Passage to read >>
********************

Show Off (Yosemite in Fall)
Oil
16″x20″
“Painting the landscape is where I feel most at home. It makes me happy. My studio work springs from the sketches and studies done on location, since I find nature the best teacher. Larger studio works often take months to complete. I don’t rush the studio work, and many I keep, sometimes over a year, before I’ll finally sign my name.”

Ann Larsen (New York)

Bow Lake
Oil
16″x20″
“I have always been drawn to the landscape. I love being out in nature, trying to interpret a moment in time, a feeling, an emotion. I am constantly exploring observing and pushing myself to work hard to find the right balance between reality and abstraction that I am seeking when I paint.”

Paula Holtzclaw (North Carolina)

Carolina Afternoon
Oil
30″x40″
“I must paint landscapes, because I enjoy being outdoors and just can’t help but see paintings everywhere. I love painting skies and, in particular, the natural, unspoiled areas of our coastal lowlands here on the East Coast This area has a distinct peace and calmness to it, especially in the evenings at sunset.”

Carol Swinney (Wyoming)

********************

What to work on >>
1. Answer these from the landscape painting listings:
(a) What medium is listed for Bow Lake?
(b) What size is given for Carolina Afternoon?
(c) According to the statement under Show Off (Yosemite in Fall), how long are some studio works kept before being signed?
2. List every painting title in the landscape painting listings.
3. Pick up the landscape painting listings after "Carol Swinney (Wyoming)" and continue them.
The lines that follow are separate material.

********************

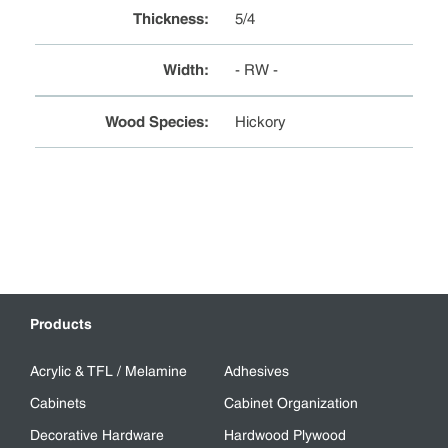
Thickness
:
5/4
Width
:
- RW -
Wood Species
:
Hickory
Products
Acrylic & TFL / Melamine
Adhesives
Cabinets
Cabinet Organization
Decorative Hardware
Hardwood Plywood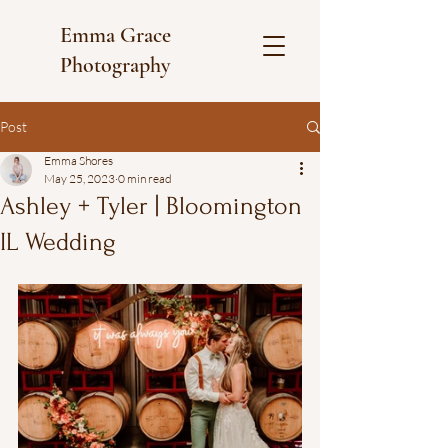
Emma Grace
Photography
Post
Emma Shores
May 25, 2023
0 min read
Ashley + Tyler | Bloomington
IL Wedding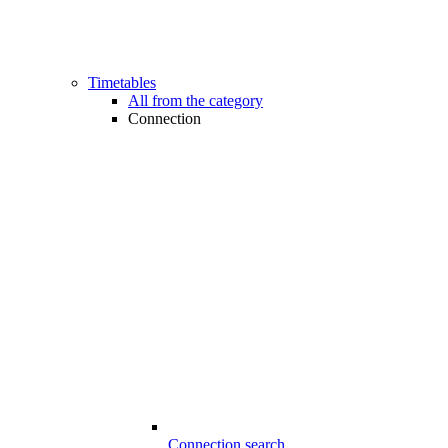
Timetables
All from the category
Connection
Connection search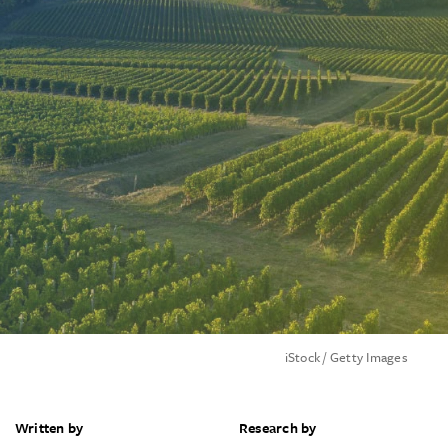
iStock / Getty Images
Written by
Research by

********************

Responses per task >>
1.
(a) Oil
(b) 30″x40″
(c) Sometimes over a year

2.
Show Off (Yosemite in Fall)
Bow Lake
Carolina Afternoon

3.
Layers of Desert Color
Oil
9″x12″
“Simply put, I paint landscape, because I love the immeasurable amount of subject matter I find in this gorgeous West we live in. I was born on a 13,000-acre cattle ranch at the base of Casper Mountain in Casper, Wyoming. And the rolling foothills and distant mountains were what I grew up with.”

Peter Fiore (Pennsylvania)

Passage-Genesis
Oil
72″x72″
“I’m not a traditional landscape painter. The armature for my paint is a representation of a landscape, but all of it is a metaphor for humanity. Trees are a stand in for universal life on this planet. They can express sorrow, joy, and vulnerability, as well as majesty. The landscape allows me to paint somewhat more abstractly while maintaining a representational image.”